### PROBLEM TO WORK ON:
Reproduce each of the following lines verbatim, with no changes.

= = = = =

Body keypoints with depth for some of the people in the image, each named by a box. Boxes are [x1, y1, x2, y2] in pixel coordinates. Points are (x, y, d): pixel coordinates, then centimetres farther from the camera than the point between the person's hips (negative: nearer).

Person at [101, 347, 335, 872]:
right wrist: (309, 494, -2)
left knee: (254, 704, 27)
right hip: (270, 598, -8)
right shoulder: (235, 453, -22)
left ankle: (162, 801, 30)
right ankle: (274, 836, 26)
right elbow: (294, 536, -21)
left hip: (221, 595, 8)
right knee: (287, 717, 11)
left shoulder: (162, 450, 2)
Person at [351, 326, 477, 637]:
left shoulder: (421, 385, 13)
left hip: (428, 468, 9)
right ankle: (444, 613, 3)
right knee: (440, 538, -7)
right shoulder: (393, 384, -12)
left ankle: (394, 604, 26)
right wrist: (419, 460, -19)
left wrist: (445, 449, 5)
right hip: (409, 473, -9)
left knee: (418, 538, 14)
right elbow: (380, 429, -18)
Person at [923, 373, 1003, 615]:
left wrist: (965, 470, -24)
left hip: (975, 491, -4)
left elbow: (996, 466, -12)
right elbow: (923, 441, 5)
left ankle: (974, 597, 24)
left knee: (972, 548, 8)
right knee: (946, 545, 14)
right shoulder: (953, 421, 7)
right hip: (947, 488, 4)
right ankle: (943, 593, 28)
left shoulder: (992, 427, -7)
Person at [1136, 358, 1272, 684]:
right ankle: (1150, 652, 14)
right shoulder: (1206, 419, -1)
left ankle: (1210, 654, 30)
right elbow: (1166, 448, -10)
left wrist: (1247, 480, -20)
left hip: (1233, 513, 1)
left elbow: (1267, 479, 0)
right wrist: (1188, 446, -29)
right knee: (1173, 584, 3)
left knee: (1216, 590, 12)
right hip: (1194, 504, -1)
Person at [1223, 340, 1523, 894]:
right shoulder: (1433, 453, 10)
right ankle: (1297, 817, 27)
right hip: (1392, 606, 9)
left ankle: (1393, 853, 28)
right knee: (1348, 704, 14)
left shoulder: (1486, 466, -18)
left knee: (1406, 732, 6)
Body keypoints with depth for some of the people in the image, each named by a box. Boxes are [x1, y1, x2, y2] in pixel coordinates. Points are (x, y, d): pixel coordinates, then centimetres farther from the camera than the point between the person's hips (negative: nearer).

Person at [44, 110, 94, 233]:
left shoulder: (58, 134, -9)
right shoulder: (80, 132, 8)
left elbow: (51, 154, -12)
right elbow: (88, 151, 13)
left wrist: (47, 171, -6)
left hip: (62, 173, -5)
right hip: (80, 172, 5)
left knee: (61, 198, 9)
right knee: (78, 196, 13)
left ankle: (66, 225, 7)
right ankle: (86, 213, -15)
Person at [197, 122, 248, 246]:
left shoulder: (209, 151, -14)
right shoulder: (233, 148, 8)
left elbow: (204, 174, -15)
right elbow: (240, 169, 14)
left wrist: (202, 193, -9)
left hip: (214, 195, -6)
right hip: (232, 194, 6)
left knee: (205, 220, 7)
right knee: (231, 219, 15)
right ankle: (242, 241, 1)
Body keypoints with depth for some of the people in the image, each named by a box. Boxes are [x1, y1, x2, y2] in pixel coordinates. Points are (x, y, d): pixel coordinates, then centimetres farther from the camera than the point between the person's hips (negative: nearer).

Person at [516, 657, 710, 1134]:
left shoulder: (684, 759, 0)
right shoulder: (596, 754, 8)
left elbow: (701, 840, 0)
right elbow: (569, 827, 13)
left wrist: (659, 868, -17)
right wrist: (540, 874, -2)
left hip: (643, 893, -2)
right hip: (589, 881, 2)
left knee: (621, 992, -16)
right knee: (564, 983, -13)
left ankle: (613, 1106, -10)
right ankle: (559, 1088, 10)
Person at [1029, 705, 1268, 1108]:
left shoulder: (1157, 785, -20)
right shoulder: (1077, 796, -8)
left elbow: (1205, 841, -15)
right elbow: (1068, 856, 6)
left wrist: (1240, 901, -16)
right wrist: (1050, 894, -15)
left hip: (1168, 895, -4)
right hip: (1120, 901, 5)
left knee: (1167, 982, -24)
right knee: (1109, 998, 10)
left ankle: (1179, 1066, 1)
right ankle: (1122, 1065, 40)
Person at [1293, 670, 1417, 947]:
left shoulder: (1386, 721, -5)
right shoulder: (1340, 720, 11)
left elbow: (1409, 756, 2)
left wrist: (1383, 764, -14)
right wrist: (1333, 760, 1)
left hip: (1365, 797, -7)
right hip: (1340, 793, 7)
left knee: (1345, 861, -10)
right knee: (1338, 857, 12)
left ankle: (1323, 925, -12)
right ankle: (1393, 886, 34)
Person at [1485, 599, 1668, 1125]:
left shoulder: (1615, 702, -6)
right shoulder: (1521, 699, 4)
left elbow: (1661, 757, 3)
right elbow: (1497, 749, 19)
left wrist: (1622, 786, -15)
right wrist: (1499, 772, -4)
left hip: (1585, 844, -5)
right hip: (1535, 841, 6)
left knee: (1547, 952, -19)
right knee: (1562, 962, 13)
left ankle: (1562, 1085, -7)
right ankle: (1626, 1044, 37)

= = = = =

### TASK ANSWER:
Body keypoints with depth for some of the people in the image, each named by a box. Boxes are [x1, y1, x2, y2] in pixel coordinates. Points are (x, y, d): pixel coordinates, then centimetres farther from the camera than the point between the person's hips (negative: nearer).

Person at [101, 347, 335, 872]:
right wrist: (309, 494, -2)
left knee: (254, 704, 27)
right hip: (270, 598, -8)
right shoulder: (235, 453, -22)
left ankle: (162, 801, 30)
right ankle: (274, 836, 26)
right elbow: (294, 536, -21)
left hip: (221, 595, 8)
right knee: (287, 717, 11)
left shoulder: (162, 450, 2)
Person at [351, 326, 477, 637]:
left shoulder: (421, 385, 13)
left hip: (428, 468, 9)
right ankle: (444, 613, 3)
right knee: (440, 538, -7)
right shoulder: (393, 384, -12)
left ankle: (394, 604, 26)
right wrist: (419, 460, -19)
left wrist: (445, 449, 5)
right hip: (409, 473, -9)
left knee: (418, 538, 14)
right elbow: (380, 429, -18)
Person at [923, 373, 1003, 615]:
left wrist: (965, 470, -24)
left hip: (975, 491, -4)
left elbow: (996, 466, -12)
right elbow: (923, 441, 5)
left ankle: (974, 597, 24)
left knee: (972, 548, 8)
right knee: (946, 545, 14)
right shoulder: (953, 421, 7)
right hip: (947, 488, 4)
right ankle: (943, 593, 28)
left shoulder: (992, 427, -7)
Person at [1136, 358, 1272, 684]:
right ankle: (1150, 652, 14)
right shoulder: (1206, 419, -1)
left ankle: (1210, 654, 30)
right elbow: (1166, 448, -10)
left wrist: (1247, 480, -20)
left hip: (1233, 513, 1)
left elbow: (1267, 479, 0)
right wrist: (1188, 446, -29)
right knee: (1173, 584, 3)
left knee: (1216, 590, 12)
right hip: (1194, 504, -1)
Person at [1223, 340, 1523, 894]:
right shoulder: (1433, 453, 10)
right ankle: (1297, 817, 27)
right hip: (1392, 606, 9)
left ankle: (1393, 853, 28)
right knee: (1348, 704, 14)
left shoulder: (1486, 466, -18)
left knee: (1406, 732, 6)
Body keypoints with depth for some of the people in the image, each named by a box. Boxes are [x1, y1, x2, y2] in pixel coordinates. Points are (x, y, d): pixel coordinates, then centimetres farther from the camera than the point between the person's hips (negative: nearer).

Person at [44, 110, 94, 233]:
left shoulder: (58, 134, -9)
right shoulder: (80, 132, 8)
left elbow: (51, 154, -12)
right elbow: (88, 151, 13)
left wrist: (47, 171, -6)
left hip: (62, 173, -5)
right hip: (80, 172, 5)
left knee: (61, 198, 9)
right knee: (78, 196, 13)
left ankle: (66, 225, 7)
right ankle: (86, 213, -15)
Person at [197, 122, 248, 246]:
left shoulder: (209, 151, -14)
right shoulder: (233, 148, 8)
left elbow: (204, 174, -15)
right elbow: (240, 169, 14)
left wrist: (202, 193, -9)
left hip: (214, 195, -6)
right hip: (232, 194, 6)
left knee: (205, 220, 7)
right knee: (231, 219, 15)
right ankle: (242, 241, 1)
Body keypoints with depth for some of the people in the image, each named by a box. Boxes are [x1, y1, x2, y2] in pixel coordinates. Points are (x, y, d): pixel coordinates, then centimetres farther from the camera than the point between the person's hips (negative: nearer).

Person at [516, 657, 710, 1134]:
left shoulder: (684, 759, 0)
right shoulder: (596, 754, 8)
left elbow: (701, 840, 0)
right elbow: (569, 827, 13)
left wrist: (659, 868, -17)
right wrist: (540, 874, -2)
left hip: (643, 893, -2)
right hip: (589, 881, 2)
left knee: (621, 992, -16)
right knee: (564, 983, -13)
left ankle: (613, 1106, -10)
right ankle: (559, 1088, 10)
Person at [1029, 705, 1268, 1108]:
left shoulder: (1157, 785, -20)
right shoulder: (1077, 796, -8)
left elbow: (1205, 841, -15)
right elbow: (1068, 856, 6)
left wrist: (1240, 901, -16)
right wrist: (1050, 894, -15)
left hip: (1168, 895, -4)
right hip: (1120, 901, 5)
left knee: (1167, 982, -24)
right knee: (1109, 998, 10)
left ankle: (1179, 1066, 1)
right ankle: (1122, 1065, 40)
Person at [1293, 670, 1417, 947]:
left shoulder: (1386, 721, -5)
right shoulder: (1340, 720, 11)
left elbow: (1409, 756, 2)
left wrist: (1383, 764, -14)
right wrist: (1333, 760, 1)
left hip: (1365, 797, -7)
right hip: (1340, 793, 7)
left knee: (1345, 861, -10)
right knee: (1338, 857, 12)
left ankle: (1323, 925, -12)
right ankle: (1393, 886, 34)
Person at [1485, 599, 1668, 1125]:
left shoulder: (1615, 702, -6)
right shoulder: (1521, 699, 4)
left elbow: (1661, 757, 3)
right elbow: (1497, 749, 19)
left wrist: (1622, 786, -15)
right wrist: (1499, 772, -4)
left hip: (1585, 844, -5)
right hip: (1535, 841, 6)
left knee: (1547, 952, -19)
right knee: (1562, 962, 13)
left ankle: (1562, 1085, -7)
right ankle: (1626, 1044, 37)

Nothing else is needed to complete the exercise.